Федино сердце упало. И потому упало, что, значит, ничего не будет , всё безнадёжно. А больше упало — за казаков. Он чувствовал себя в Петербурге чуть не главным ответственным за всех казаков, ведь именно его будут попрекать порядочные люди за каждый казачий проступок. Вчера у Казанского ему так показалось, что казаки трезвятся и не будут больше охранными псами. А значит — опять?..

Замутило, затянуло, и, освободясь в библиотеке, не сел он к своей любимой тетрадочке (да завтра воскресенье, весь день свой) — а опять поплёлся на Невский, да не поплёлся, а наддал ходой.

На Николаевском мосту стояла преграда — из военных и полиции, но как-то никого не задерживала, лишь бы шли порознь. Мост над снежной Невой со вмёрзшими судами был полон по тротуарам как добрая улица.

Стало пасмурно, малый морозец, и еле-еле сыпался мелкий снежок.
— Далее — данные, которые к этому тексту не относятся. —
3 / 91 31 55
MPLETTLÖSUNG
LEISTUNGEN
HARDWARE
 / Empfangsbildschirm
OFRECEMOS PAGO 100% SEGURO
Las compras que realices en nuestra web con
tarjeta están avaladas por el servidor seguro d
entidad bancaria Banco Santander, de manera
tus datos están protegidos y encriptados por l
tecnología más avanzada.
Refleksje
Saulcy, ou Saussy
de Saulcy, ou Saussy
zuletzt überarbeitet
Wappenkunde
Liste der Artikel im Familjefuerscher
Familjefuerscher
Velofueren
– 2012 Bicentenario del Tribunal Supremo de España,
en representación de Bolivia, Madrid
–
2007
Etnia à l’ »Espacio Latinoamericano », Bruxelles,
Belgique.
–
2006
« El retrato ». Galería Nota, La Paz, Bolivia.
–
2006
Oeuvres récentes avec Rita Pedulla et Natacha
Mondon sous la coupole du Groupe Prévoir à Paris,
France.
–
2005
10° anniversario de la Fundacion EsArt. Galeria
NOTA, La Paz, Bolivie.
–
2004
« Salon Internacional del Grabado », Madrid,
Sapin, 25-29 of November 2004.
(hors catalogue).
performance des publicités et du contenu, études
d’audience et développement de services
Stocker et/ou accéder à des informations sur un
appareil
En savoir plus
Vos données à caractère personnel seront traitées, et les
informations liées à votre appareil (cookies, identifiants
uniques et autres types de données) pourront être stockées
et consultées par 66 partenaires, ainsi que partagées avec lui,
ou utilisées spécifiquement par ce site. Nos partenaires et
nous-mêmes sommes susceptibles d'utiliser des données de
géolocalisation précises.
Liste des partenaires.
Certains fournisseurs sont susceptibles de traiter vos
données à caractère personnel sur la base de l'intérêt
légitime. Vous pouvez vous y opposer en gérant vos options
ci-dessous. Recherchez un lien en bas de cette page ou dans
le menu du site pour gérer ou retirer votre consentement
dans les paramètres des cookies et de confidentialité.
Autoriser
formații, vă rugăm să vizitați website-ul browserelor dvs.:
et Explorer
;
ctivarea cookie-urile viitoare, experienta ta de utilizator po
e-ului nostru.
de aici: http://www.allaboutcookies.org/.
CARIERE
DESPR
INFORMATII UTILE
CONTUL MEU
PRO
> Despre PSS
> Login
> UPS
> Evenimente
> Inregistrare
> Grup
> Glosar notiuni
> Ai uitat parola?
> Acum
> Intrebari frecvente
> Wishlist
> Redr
После моста Федя вскоре ждал смуты, следов боевых столкновений. Но ничего подобного не было, и ни по какому признаку не догадаться, что в городе где-то беспорядки. Прошёл Английской набережной, пересек Сенатскую площадь, мимо львов военного министерства пошёл на улицу Гоголя. Люди шли с обычной озабоченностью по своим делам, кто с покупками, свёртками, кульками, портфелями, нотами.

Только по Адмиралтейскому проспекту под мальчишечий рассыпной крик проехали разомкнутой стеной казаки, но никого не трогая. До Исаакия и назад.
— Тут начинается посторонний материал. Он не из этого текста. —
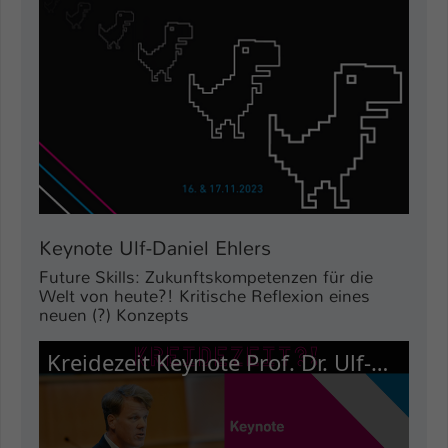
Keynote Ulf-Daniel Ehlers
Future Skills: Zukunftskompetenzen für die
Welt von heute?! Kritische Reflexion eines
neuen (?) Konzepts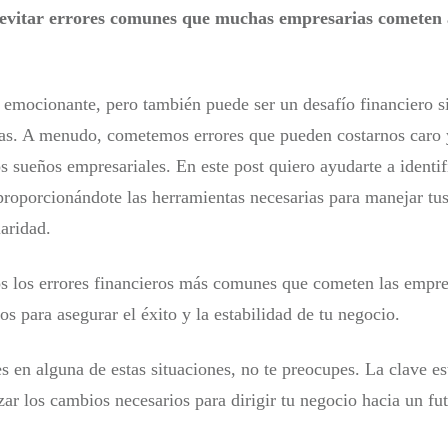
 evitar errores comunes que muchas empresarias cometen a
emocionante, pero también puede ser un desafío financiero s
as. A menudo, cometemos errores que pueden costarnos caro 
s sueños empresariales. En este post quiero ayudarte a identif
 proporcionándote las herramientas necesarias para manejar tu
laridad.
s los errores financieros más comunes que cometen las empr
os para asegurar el éxito y la estabilidad de tu negocio.
es en alguna de estas situaciones, no te preocupes. La clave e
zar los cambios necesarios para dirigir tu negocio hacia un fu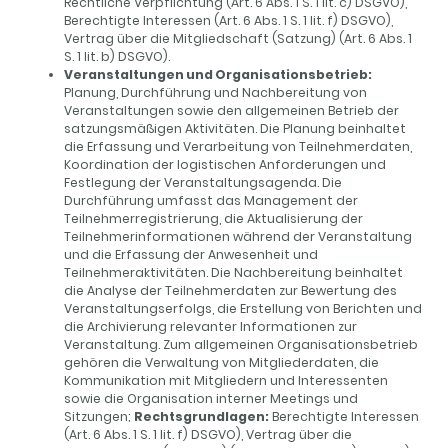
Rechtliche Verpflichtung (Art. 6 Abs. 1 S. 1 lit. c) DSGVO),
Berechtigte Interessen (Art. 6 Abs. 1 S. 1 lit. f) DSGVO),
Vertrag über die Mitgliedschaft (Satzung) (Art. 6 Abs. 1
S. 1 lit. b) DSGVO).
Veranstaltungen und Organisationsbetrieb:
Planung, Durchführung und Nachbereitung von
Veranstaltungen sowie den allgemeinen Betrieb der
satzungsmäßigen Aktivitäten. Die Planung beinhaltet
die Erfassung und Verarbeitung von Teilnehmerdaten,
Koordination der logistischen Anforderungen und
Festlegung der Veranstaltungsagenda. Die
Durchführung umfasst das Management der
Teilnehmerregistrierung, die Aktualisierung der
Teilnehmerinformationen während der Veranstaltung
und die Erfassung der Anwesenheit und
Teilnehmeraktivitäten. Die Nachbereitung beinhaltet
die Analyse der Teilnehmerdaten zur Bewertung des
Veranstaltungserfolgs, die Erstellung von Berichten und
die Archivierung relevanter Informationen zur
Veranstaltung. Zum allgemeinen Organisationsbetrieb
gehören die Verwaltung von Mitgliederdaten, die
Kommunikation mit Mitgliedern und Interessenten
sowie die Organisation interner Meetings und
Sitzungen;
Rechtsgrundlagen:
Berechtigte Interessen
(Art. 6 Abs. 1 S. 1 lit. f) DSGVO), Vertrag über die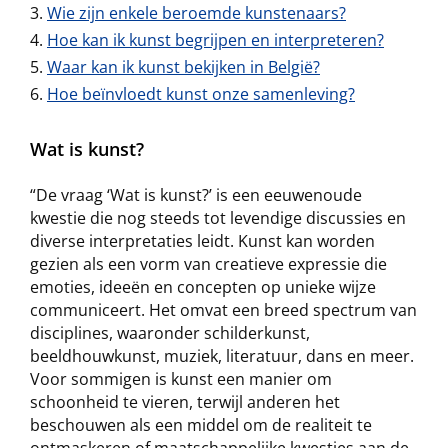
Wie zijn enkele beroemde kunstenaars?
Hoe kan ik kunst begrijpen en interpreteren?
Waar kan ik kunst bekijken in België?
Hoe beïnvloedt kunst onze samenleving?
Wat is kunst?
“De vraag ‘Wat is kunst?’ is een eeuwenoude
kwestie die nog steeds tot levendige discussies en
diverse interpretaties leidt. Kunst kan worden
gezien als een vorm van creatieve expressie die
emoties, ideeën en concepten op unieke wijze
communiceert. Het omvat een breed spectrum van
disciplines, waaronder schilderkunst,
beeldhouwkunst, muziek, literatuur, dans en meer.
Voor sommigen is kunst een manier om
schoonheid te vieren, terwijl anderen het
beschouwen als een middel om de realiteit te
ontmaskeren of maatschappelijke kwesties aan de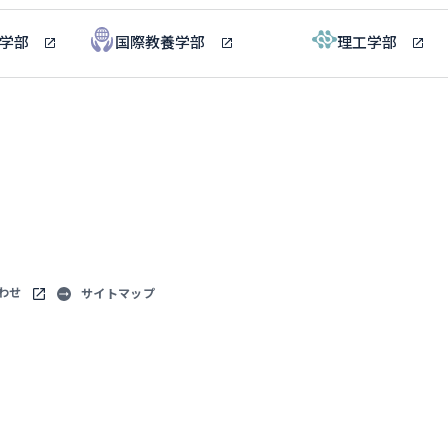
ル学部
国際教養学部
理工学部
わせ
サイトマップ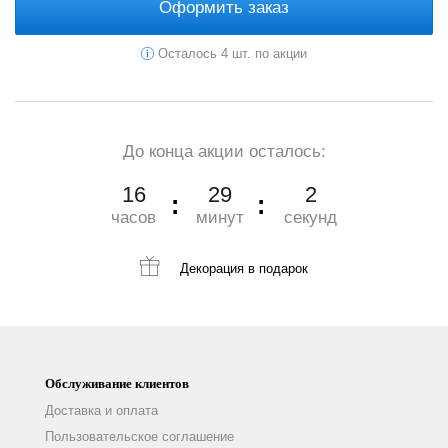
Оформить заказ
Осталось 4 шт. по акции
До конца акции осталось:
16
29
1
часов
минут
секунд
Декорация
в подарок
Обслуживание клиентов
Доставка и оплата
Пользовательское соглашение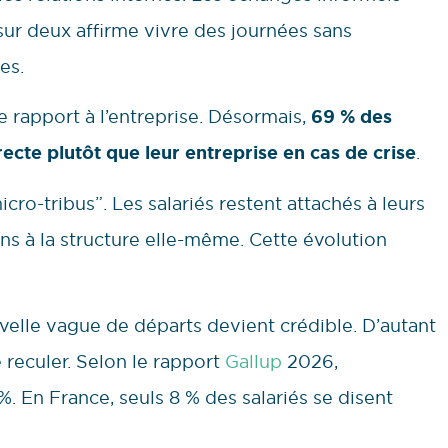
sur deux affirme vivre des journées sans
es.
e rapport à l’entreprise. Désormais,
69 % des
irecte plutôt que leur entreprise en cas de crise
.
icro-tribus”. Les salariés restent attachés à leurs
s à la structure elle-même. Cette évolution
elle vague de départs devient crédible. D’autant
reculer. Selon le rapport
Gallup
2026,
 En France, seuls 8 % des salariés se disent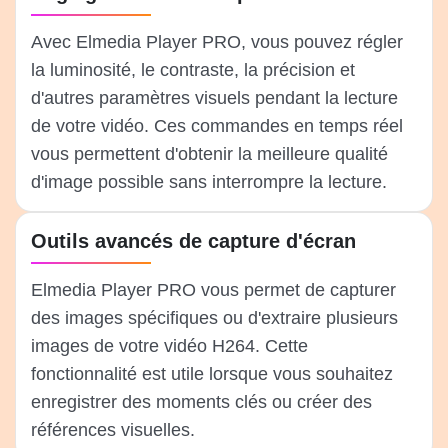
Avec Elmedia Player PRO, vous pouvez régler
la luminosité, le contraste, la précision et
d'autres paramètres visuels pendant la lecture
de votre vidéo. Ces commandes en temps réel
vous permettent d'obtenir la meilleure qualité
d'image possible sans interrompre la lecture.
Outils avancés de capture d'écran
Elmedia Player PRO vous permet de capturer
des images spécifiques ou d'extraire plusieurs
images de votre vidéo H264. Cette
fonctionnalité est utile lorsque vous souhaitez
enregistrer des moments clés ou créer des
références visuelles.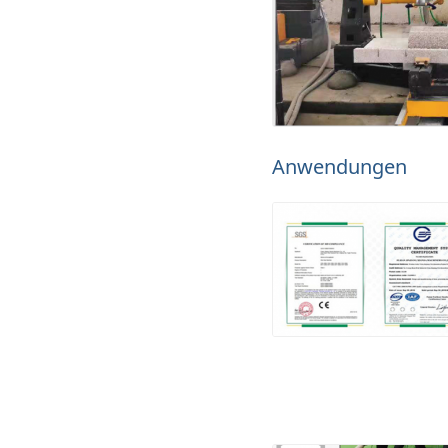
Anwendungen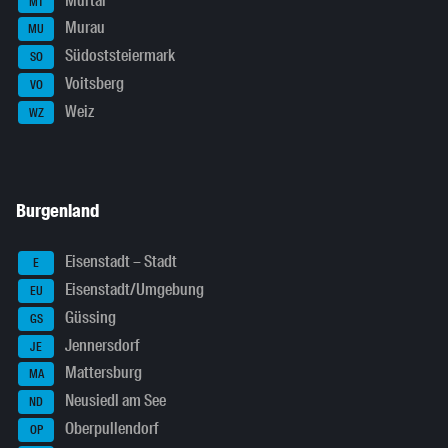
Murtal
MT
Murau
MU
Südoststeiermark
SO
Voitsberg
VO
Weiz
WZ
Burgenland
Eisenstadt – Stadt
E
Eisenstadt/Umgebung
EU
Güssing
GS
Jennersdorf
JE
Mattersburg
MA
Neusiedl am See
ND
Oberpullendorf
OP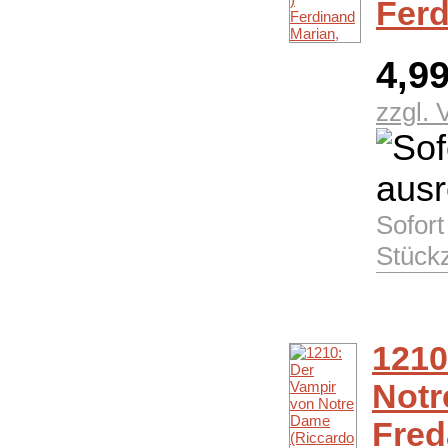
Ferd
4,9
zzgl.
Sofort
Stück
1210
Notr
Fred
У банка Вавельберга стояло несколько лакированных автомобилей, ожидая своих богатых седоков. Тут, зазевавшись на переходе улицы Гоголя, Фёдор Дмитрич едва не попал под извозчика: тот нанёсся за спиной совсем внезапно и слишком поздно крикнул резко:

— Брг-ись!

Федя выскочил из-под самой лошади, замявшейся на ходу, крикнул бранное кучеру, тот ему, едва охватил глазами двух молодых дам, отъединённо беседующих в быстрых санках, и в то же мгновение услышал за спиной ещё громче и резче:

— Брг-ись!

И опять шарахнулся, но это был не извозчик, а озорной рабочий парень в финской шапке, и крикнул он не Феде, а тому кучеру, в ответ и в предупреждение. И ещё успел напугать дам: две головки дружно обернулись через середину, опоминаясь о какой-то уличной жизни, — а парень высунул им язык.

Фёдор Дмитрич отошёл в первое же стенное углубление и всё это записал.
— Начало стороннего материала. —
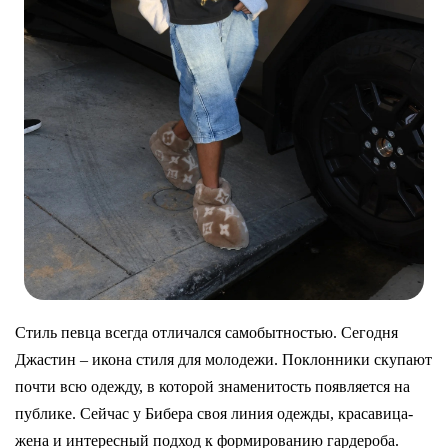
Стиль певца всегда отличался самобытностью. Сегодня
Джастин – икона стиля для молодежи. Поклонники скупают
почти всю одежду, в которой знаменитость появляется на
публике. Сейчас у Бибера своя линия одежды, красавица-
жена и интересный подход к формированию гардероба.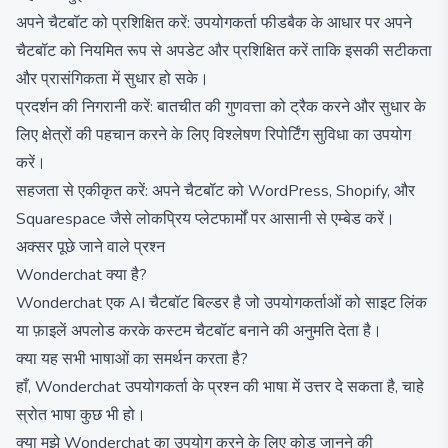
अपने चैटबॉट को प्रशिक्षित करें: उपयोगकर्ता फीडबैक के आधार पर अपने
चैटबॉट को नियमित रूप से अपडेट और प्रशिक्षित करें ताकि इसकी सटीकता
और प्रासंगिकता में सुधार हो सके।
प्रदर्शन की निगरानी करें: बातचीत की गुणवत्ता को ट्रैक करने और सुधार के
लिए क्षेत्रों की पहचान करने के लिए विश्लेषण रिपोर्टिंग सुविधा का उपयोग
करें।
सहजता से एकीकृत करें: अपने चैटबॉट को WordPress, Shopify, और
Squarespace जैसे लोकप्रिय प्लेटफार्मों पर आसानी से एम्बेड करें।
अक्सर पूछे जाने वाले प्रश्न
Wonderchat क्या है?
Wonderchat एक AI चैटबॉट बिल्डर है जो उपयोगकर्ताओं को साइट लिंक
या फ़ाइलें अपलोड करके कस्टम चैटबॉट बनाने की अनुमति देता है।
क्या यह सभी भाषाओं का समर्थन करता है?
हाँ, Wonderchat उपयोगकर्ता के प्रश्न की भाषा में उत्तर दे सकता है, चाहे
स्रोत भाषा कुछ भी हो।
क्या मुझे Wonderchat का उपयोग करने के लिए कोड जानने की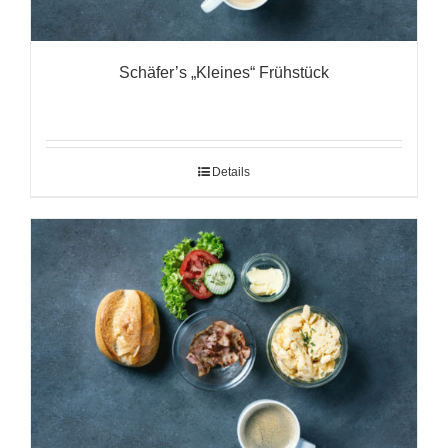
Schäfer’s „Kleines“ Frühstück
Details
Невский вовсе был свободен сегодня от трамвайных вагонов, вчера замерших, возвышенных над окружающим, — весь просторен в длину и казался шире обычного, да что-то и толп не видно, а говорили, не загорожен и армейскими строями, — а неслись извозчики, собственные рысаки, фырчали автомобили, густо шла тротуарами обычная публика проспекта, сейчас без примеси ватных пиджаков рабочих парней, шли чиновники, нарядные дамы, офицеры, гимназисты, рассыльные, бабы-мещанки в полушубках, приказчики из магазинов, — и все магазины торговали бойко, да ведь суббота вечер, и ни одно стекло не разбито, и кой-где городовые стоят, но только то необычно, что по двое.

Увы, будняя жизнь опять беспросветно заливала неколеблемую столицу.

А может — и к лучшему так, чтоб не разрывали сердце казаки.

Вдаль, в лёгкую дымку снежка, уходили бездействующие трамвайные столбы.

На расширении у Казанского собора всё же надеялся Фёдор Дмитрич увидеть вчерашнее море голов. Нет. Была ещё толпа — но не такал необъятная. И ничего не делала. И как будто расходилась. В истоптанном снежном сквере чернели порознь, всяк себе, Барклай-де-Толли, и Кутузов, и дуги ребристой колоннады уводили в собор.

Ну, а если уж у Казанского всего-то — то и нигде.

Вчерашнее не повторилось, как не повторилась и вчерашняя удивительно светлая вечерняя заря.

Правда, два раза проехали верховые отряды, в ту и в другую сторону, сперва казачья полусотня, потом конная стража. Они проезжали зачем-то во всю ширину Невского от дома до дома, вплоть к тротуарам, то ли силу давая почувствовать, — но и никак не угрожая. Но публика, не пугаясь, сдвигалась, а извозчики и автомобили задерживались накоротко, — и снова всё двигалось.

Дальше не пошёл. Сильно усталый, отчасти и в досаде, вернулся Фёдор Дмитрич к сумеркам домой.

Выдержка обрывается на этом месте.